[What you will do] Express every text line of the items below as a JSON list of strings, one string per line, with blank lines and the pictures left out.

[Data for processing]
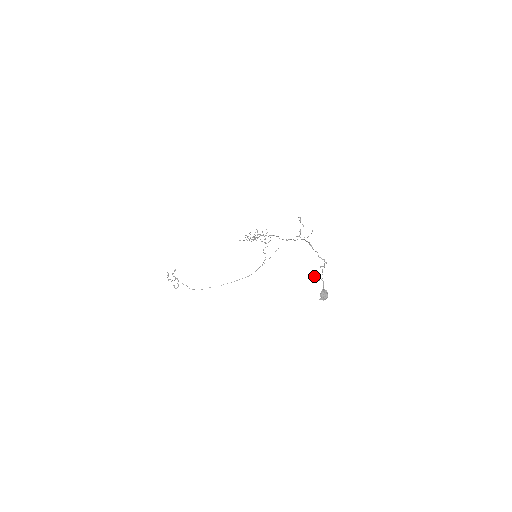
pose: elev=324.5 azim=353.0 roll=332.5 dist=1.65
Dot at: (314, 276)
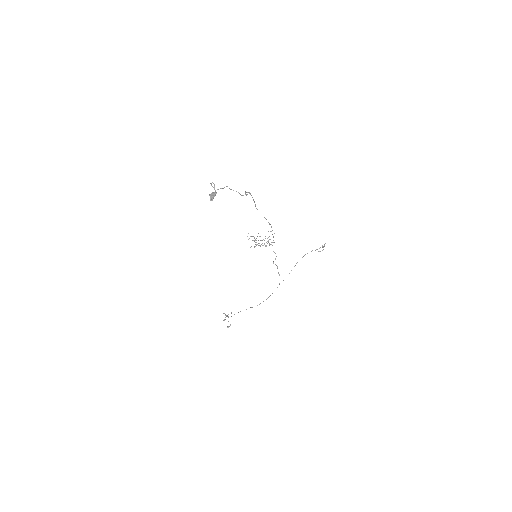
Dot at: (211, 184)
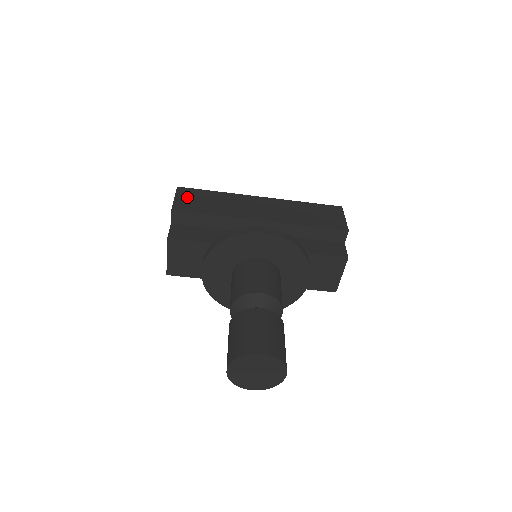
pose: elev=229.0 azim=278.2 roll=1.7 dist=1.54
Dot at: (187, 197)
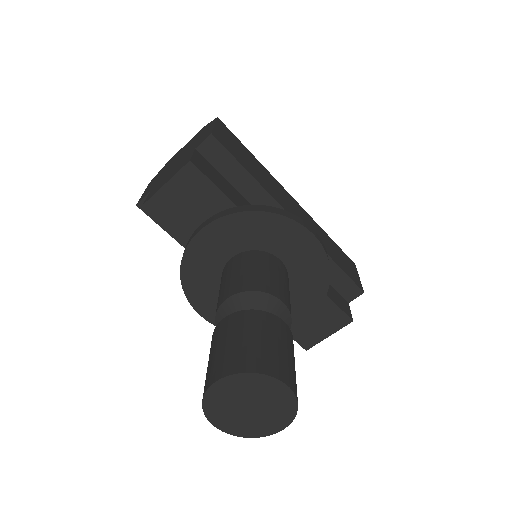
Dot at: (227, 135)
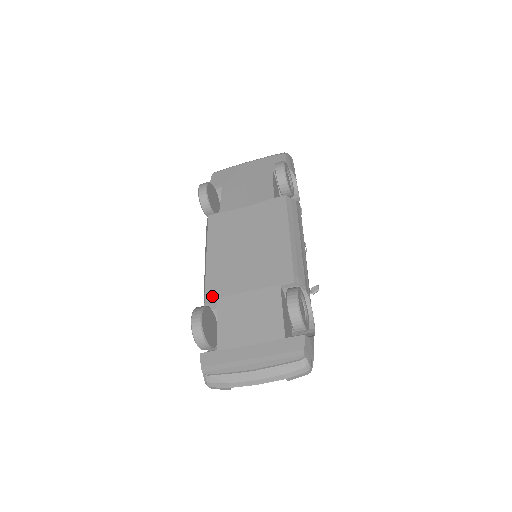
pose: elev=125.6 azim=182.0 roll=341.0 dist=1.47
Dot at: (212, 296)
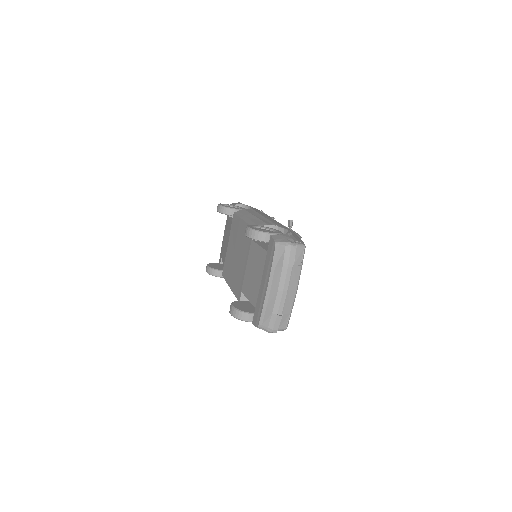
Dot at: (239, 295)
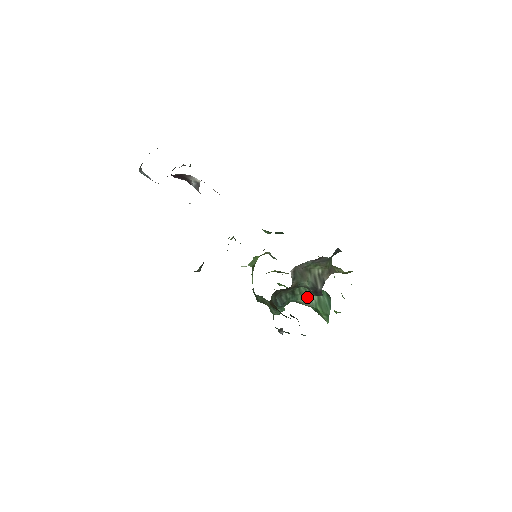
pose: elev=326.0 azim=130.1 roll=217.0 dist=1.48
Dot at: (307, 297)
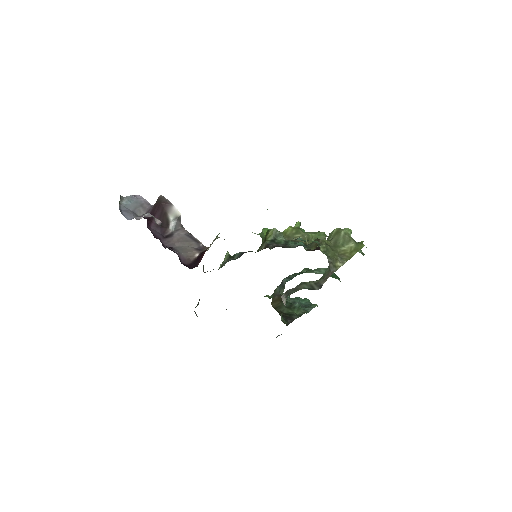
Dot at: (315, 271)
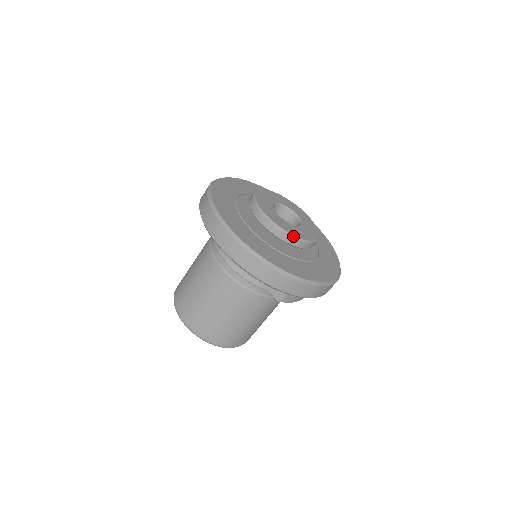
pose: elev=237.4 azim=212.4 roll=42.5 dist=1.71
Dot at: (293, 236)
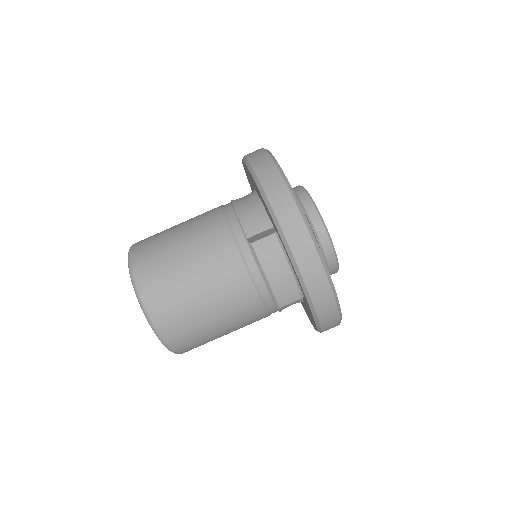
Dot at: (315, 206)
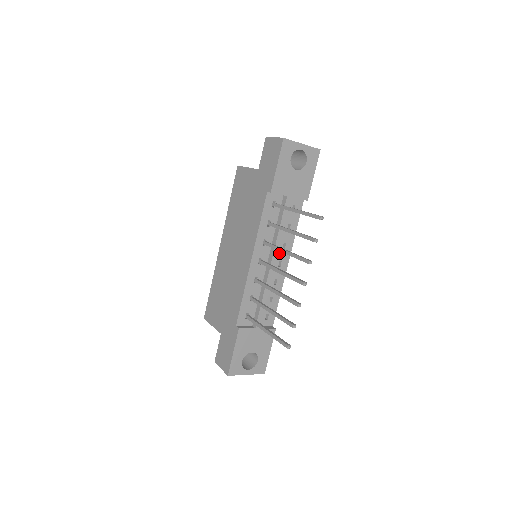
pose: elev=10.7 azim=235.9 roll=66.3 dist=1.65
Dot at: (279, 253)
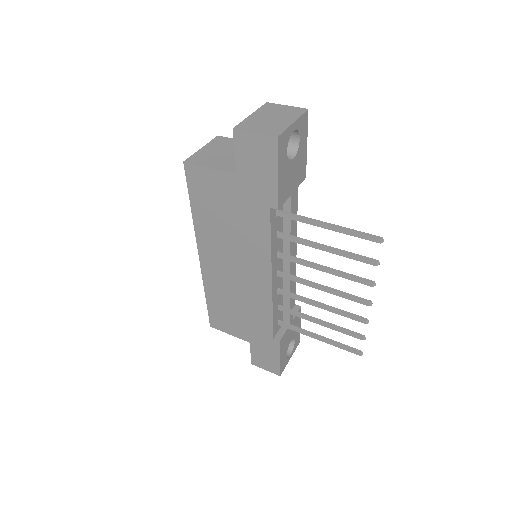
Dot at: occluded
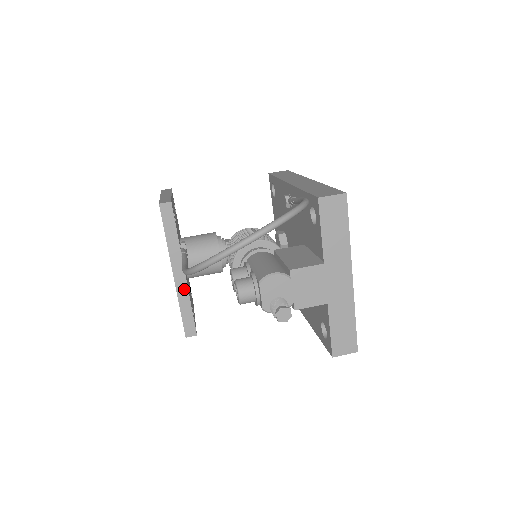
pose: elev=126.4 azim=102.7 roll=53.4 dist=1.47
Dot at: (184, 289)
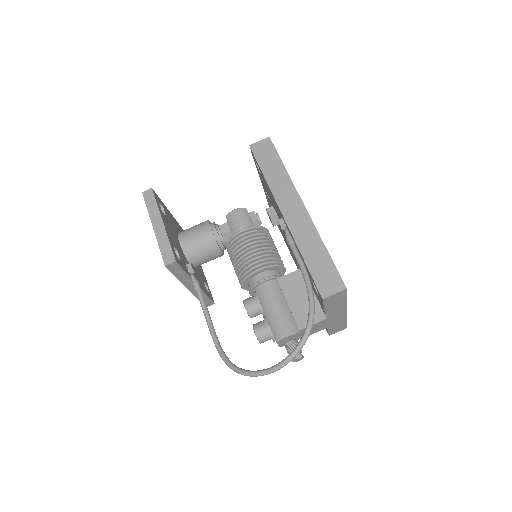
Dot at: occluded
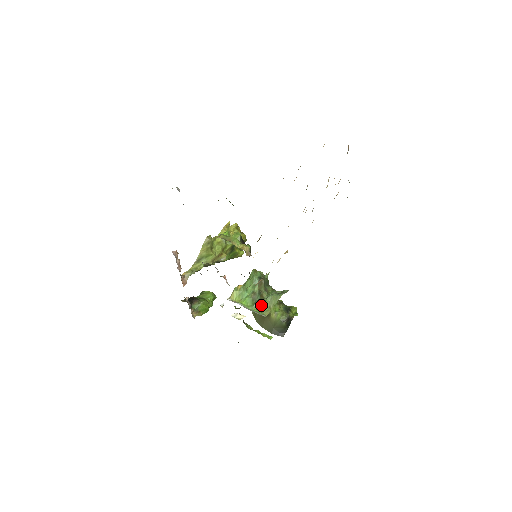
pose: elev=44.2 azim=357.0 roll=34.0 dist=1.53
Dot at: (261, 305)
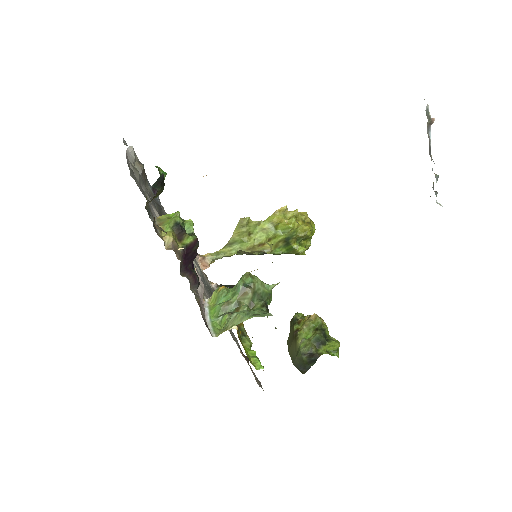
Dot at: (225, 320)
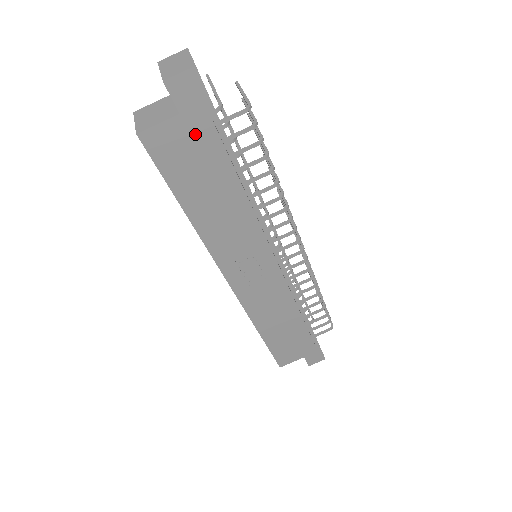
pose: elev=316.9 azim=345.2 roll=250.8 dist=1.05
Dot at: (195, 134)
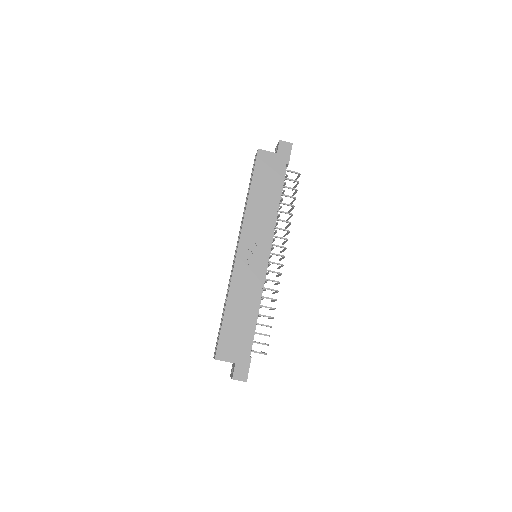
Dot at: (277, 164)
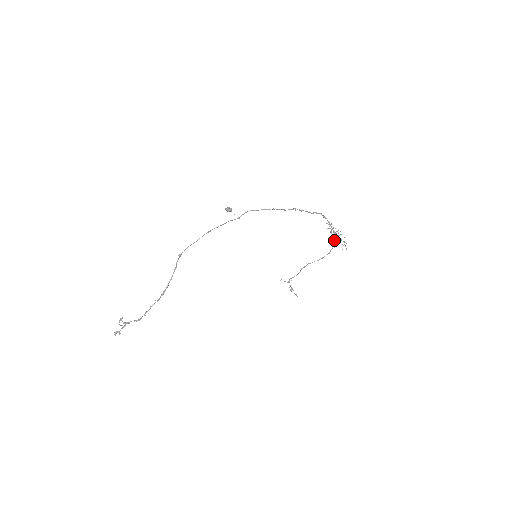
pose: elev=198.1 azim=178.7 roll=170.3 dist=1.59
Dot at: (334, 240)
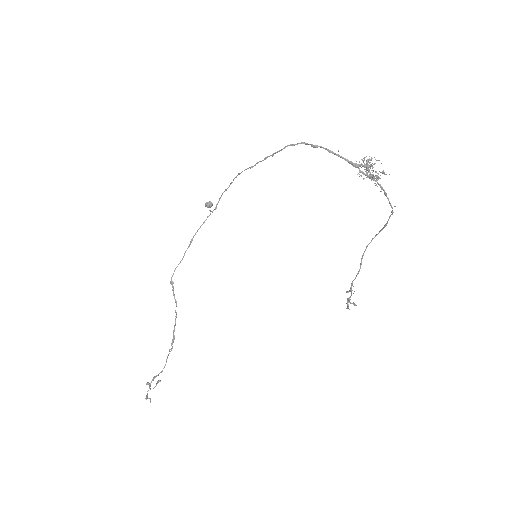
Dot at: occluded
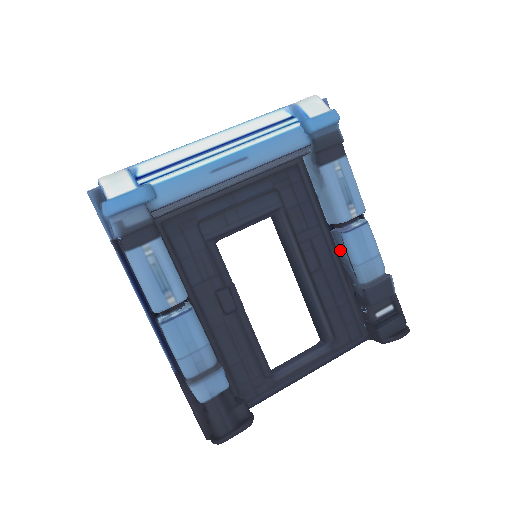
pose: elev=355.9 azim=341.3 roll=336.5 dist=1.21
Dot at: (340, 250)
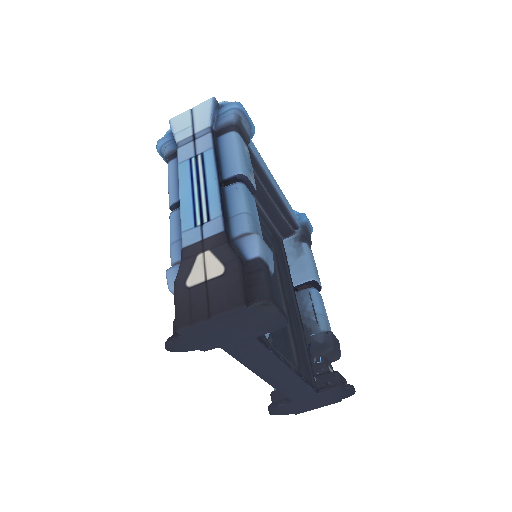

[Output for this exercise]
[
  "pose: elev=324.5 azim=353.0 roll=332.5 dist=1.65",
  "Dot at: (314, 276)",
  "Dot at: (211, 184)",
  "pose: elev=229.0 azim=278.2 roll=1.7 dist=1.54",
  "Dot at: (187, 197)",
  "Dot at: (227, 135)",
  "pose: elev=125.6 azim=182.0 roll=341.0 dist=1.47",
  "Dot at: (212, 296)",
  "Dot at: (239, 295)",
  "pose: elev=326.0 azim=130.1 roll=217.0 dist=1.48",
  "Dot at: (307, 297)",
  "Dot at: (315, 271)",
  "pose: elev=237.4 azim=212.4 roll=42.5 dist=1.71",
  "Dot at: (293, 236)",
  "Dot at: (315, 206)",
  "pose: elev=10.7 azim=235.9 roll=66.3 dist=1.65",
  "Dot at: (279, 253)",
  "Dot at: occluded",
  "pose: elev=126.4 azim=102.7 roll=53.4 dist=1.47",
  "Dot at: (184, 289)",
  "Dot at: occluded",
  "pose: elev=44.2 azim=357.0 roll=34.0 dist=1.53",
  "Dot at: (261, 305)",
  "Dot at: (225, 320)",
  "pose: elev=316.9 azim=345.2 roll=250.8 dist=1.05",
  "Dot at: (195, 134)",
  "Dot at: (277, 164)",
  "pose: elev=198.1 azim=178.7 roll=170.3 dist=1.59",
  "Dot at: (334, 240)",
  "Dot at: occluded",
  "pose: elev=355.9 azim=341.3 roll=336.5 dist=1.21",
  "Dot at: (340, 250)"
]